合成床版(KT-スラブ)
概要
合成床版(KT-スラブ)とは
合成床版は、底鋼板と床版コンクリートをずれ止めにより一体化させた床版であり、現在までに多くの種類の合成床版が開発されています。
KT-スラブは、過去に多くの施工実績を持つトラス型ジベル合成床版(開発:川崎重工(株))で培った技術とノウハウを活かし、川崎重工(株)と巴コーポレーションにより共同開発されました。
KT-スラブは既住のトラス型ジベル合成床版に比べ、飛躍的に製作・施工性およびコストパフォーマンスを向上させた、新型の合成床版として生まれ変わりました。
特長
- パネル重量比の軽減 : 75%
- コストの縮減 : 80%
- 剪断バネ : 8.5N~13.5N/mm/mm2
- 構造パネルのシンプル化:底鋼板と孔あきT型リブを主材料とする。
構造
KT-スラブで使用する鋼材は、底鋼板と孔あきT型リブで構成され、KT-スラブ概要図に示す構図となっています。
孔あき鋼板ジベルがずれ止め機能を発揮し、鋼とコンクリートとの確実な一体化が図れます。また、この孔はコンクリート打設時の空気抜き孔としても機能し、フランジ下面のボイドを低減する事が出来ます。

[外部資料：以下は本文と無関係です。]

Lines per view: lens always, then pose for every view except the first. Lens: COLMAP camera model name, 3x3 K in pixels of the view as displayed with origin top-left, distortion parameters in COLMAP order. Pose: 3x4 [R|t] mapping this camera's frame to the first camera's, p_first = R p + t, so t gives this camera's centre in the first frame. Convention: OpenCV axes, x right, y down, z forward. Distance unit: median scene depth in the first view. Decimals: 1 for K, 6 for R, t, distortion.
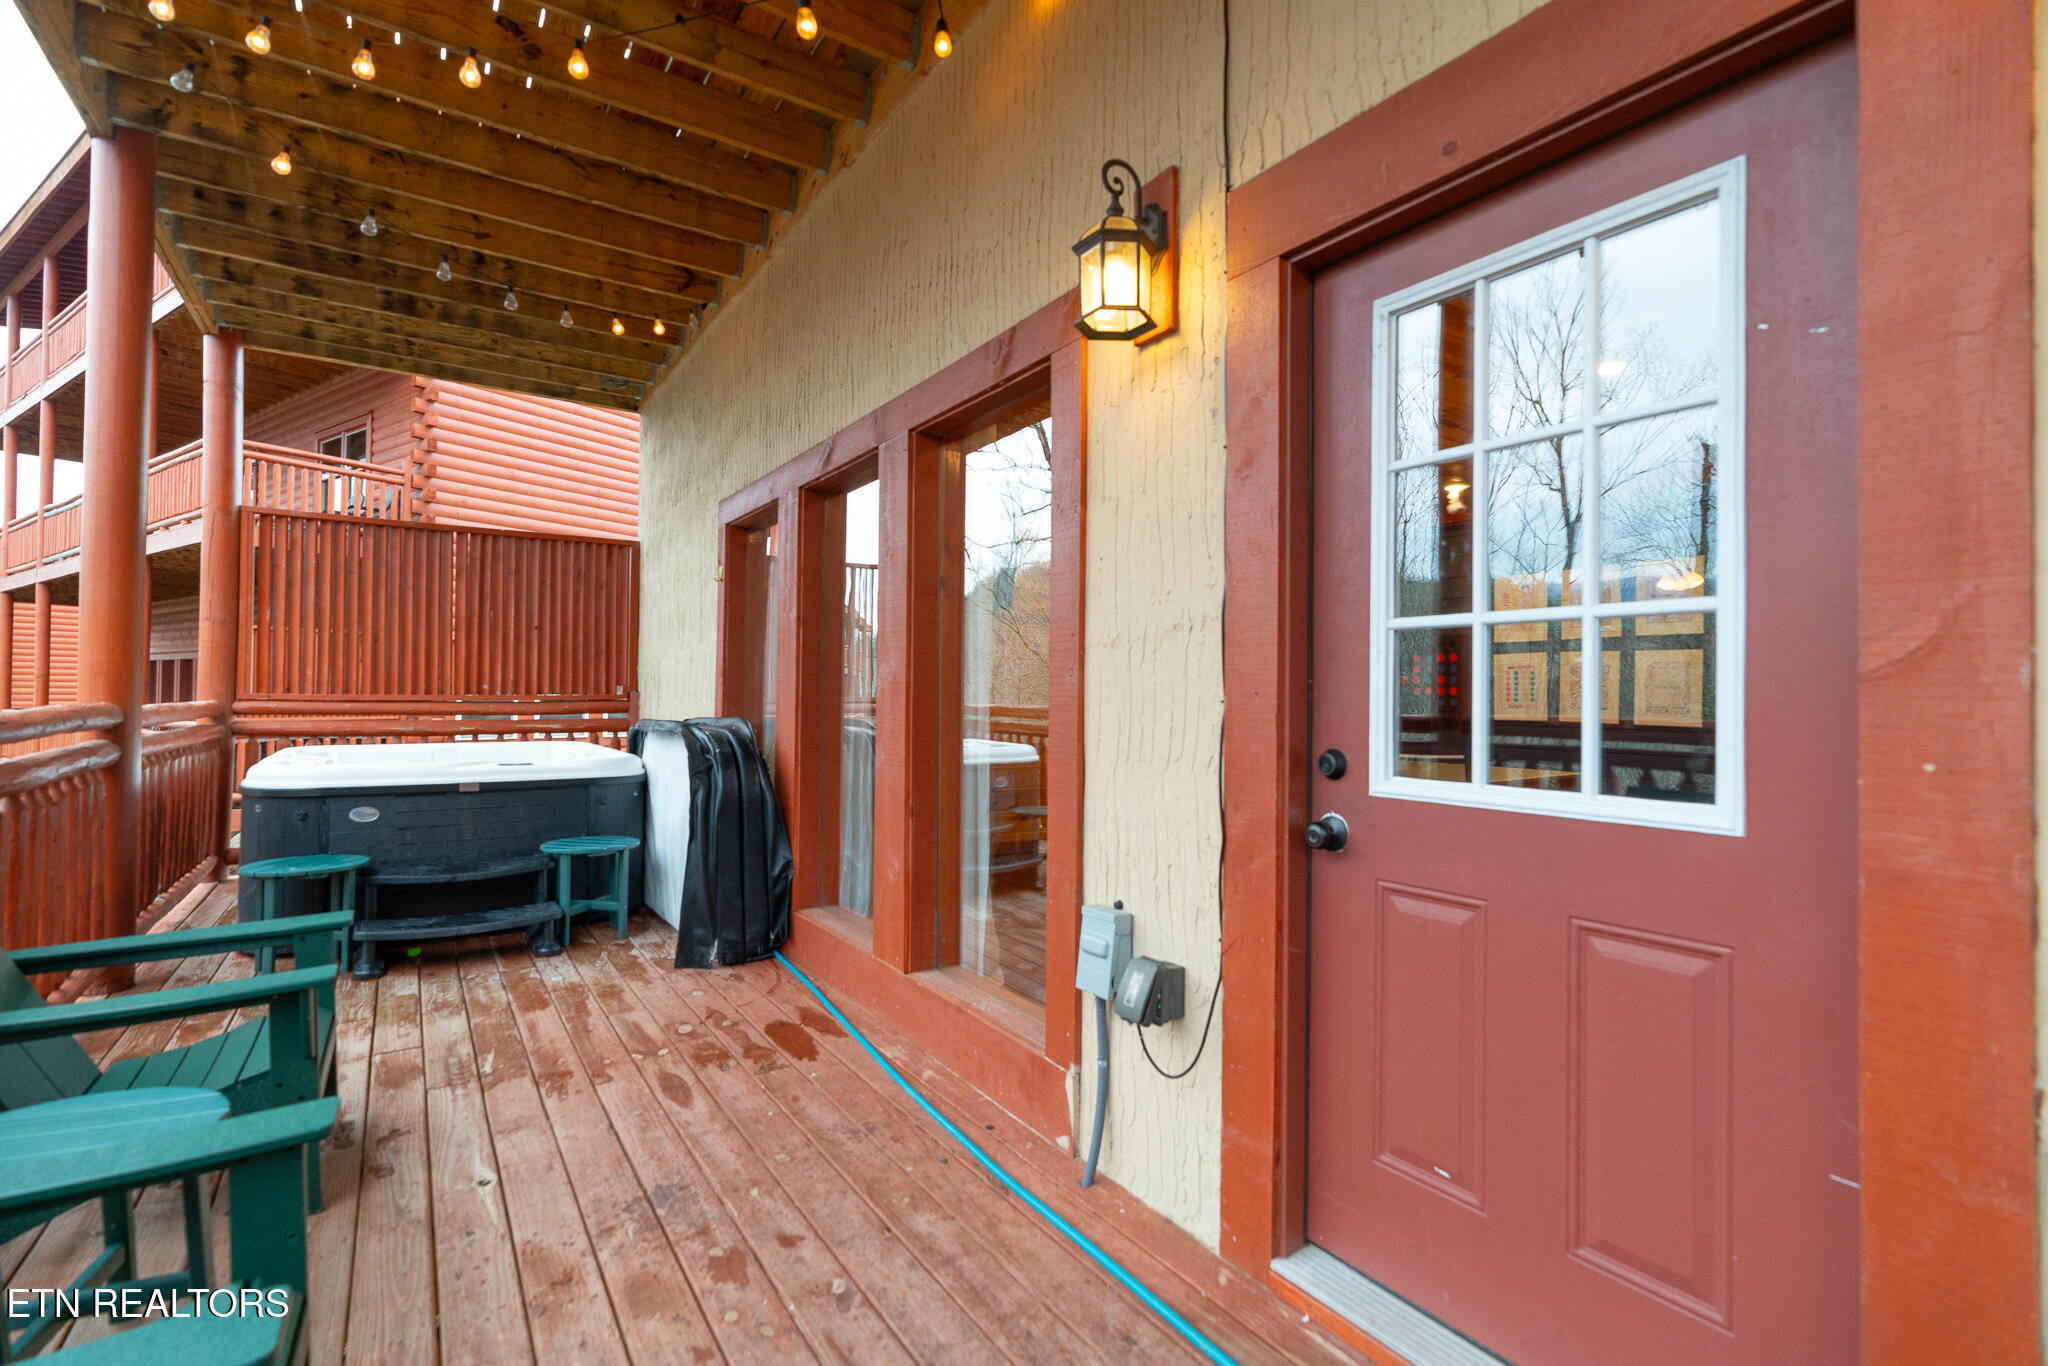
lens RADIAL K [[941.2, 0, 1027.5], [0, 941.2, 680.3], [0, 0, 1]] dist [-0.001122, 0.000278]
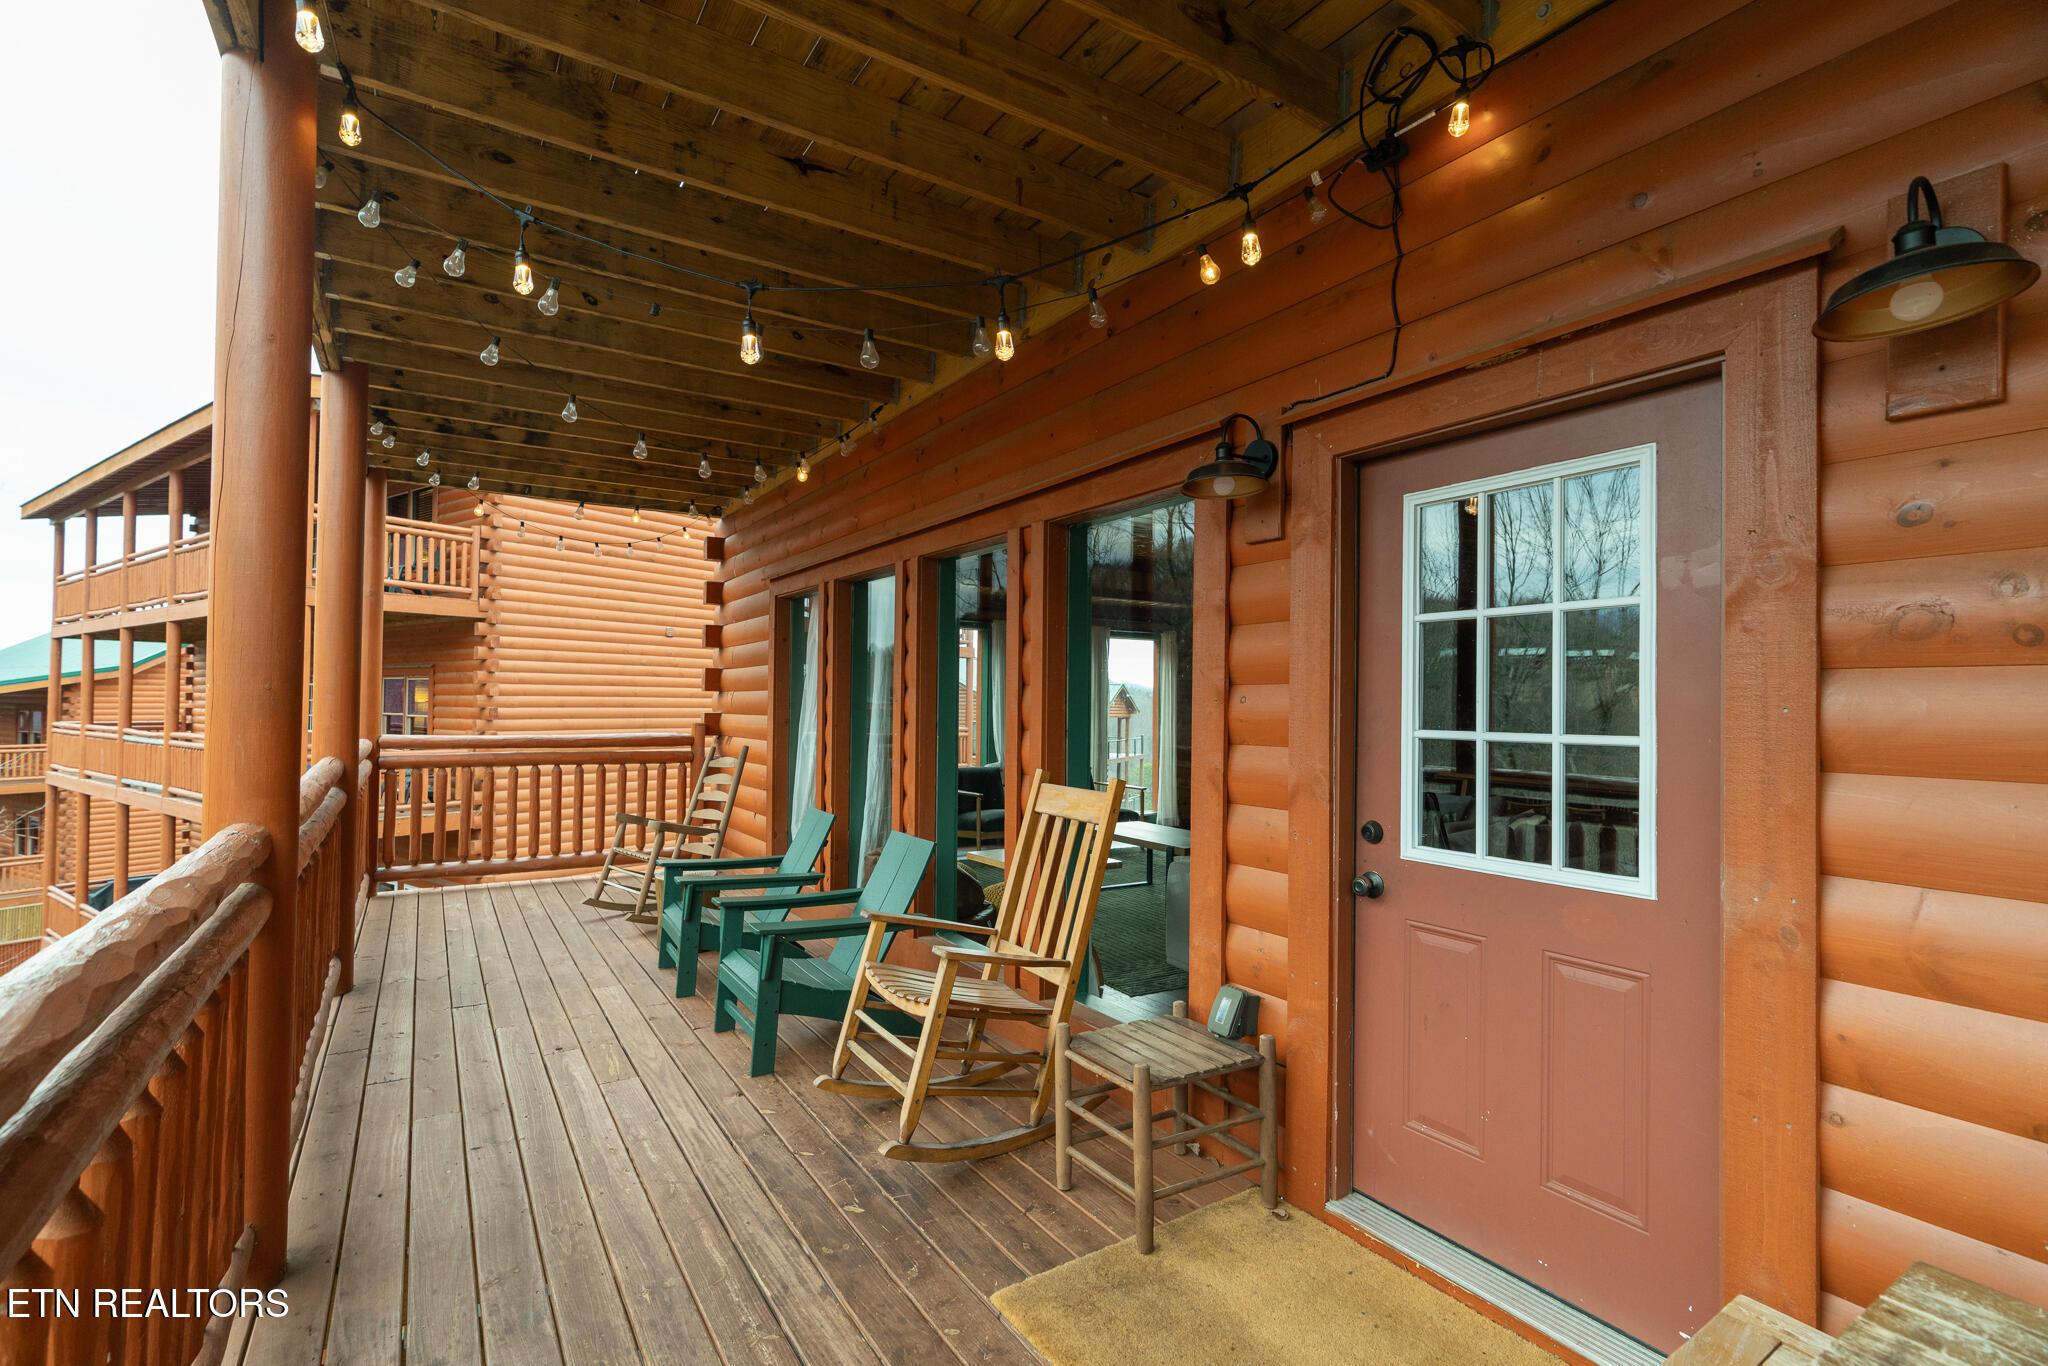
lens RADIAL K [[946.0, 0, 1023.9], [0, 946.0, 691.4], [0, 0, 1]] dist [-0.007727, 0.000098]
pose [[0.999734, 0.002364, -0.022955, -0.156045], [-0.002430, 0.999993, -0.002862, -0.118144], [0.022949, 0.002917, 0.999732, -0.392396]]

底鋼板は、床版としての主鉄筋および配力鉄筋と、コンクリート打設時の型枠の役目を兼ね備えています。
性能試験
押し抜きせん断試験
せん断耐力は、孔明き鋼板ジベルのずれ止めせん耐力計算式を用いることで検証できます。
(降伏せん断力 Qy=0.90・d2・σc・n)
輸荷重走行試験
H8道示RC床版、ポステンPCと比較し相対的に優れた耐久性があることが確認できました。
- 392kN[40tf]で走行回数52万回
- ポストテンションPRC床版の同試験結果(残留たわみ等)の50%以下
静的耐荷力試験
P-σ曲線から、孔あき鋼板ジベルによるコンクリートとの合成効果が十分であることが確認できました。また、コンクリート圧縮より先に底鋼板が降伏し、圧壊まで靭性に富んだ挙動を示していることが確認できました。
ひび割れ分散確認試験
ひび割れ幅は0.2mm程度であり、またそのひび割れ分散効果も確認できました。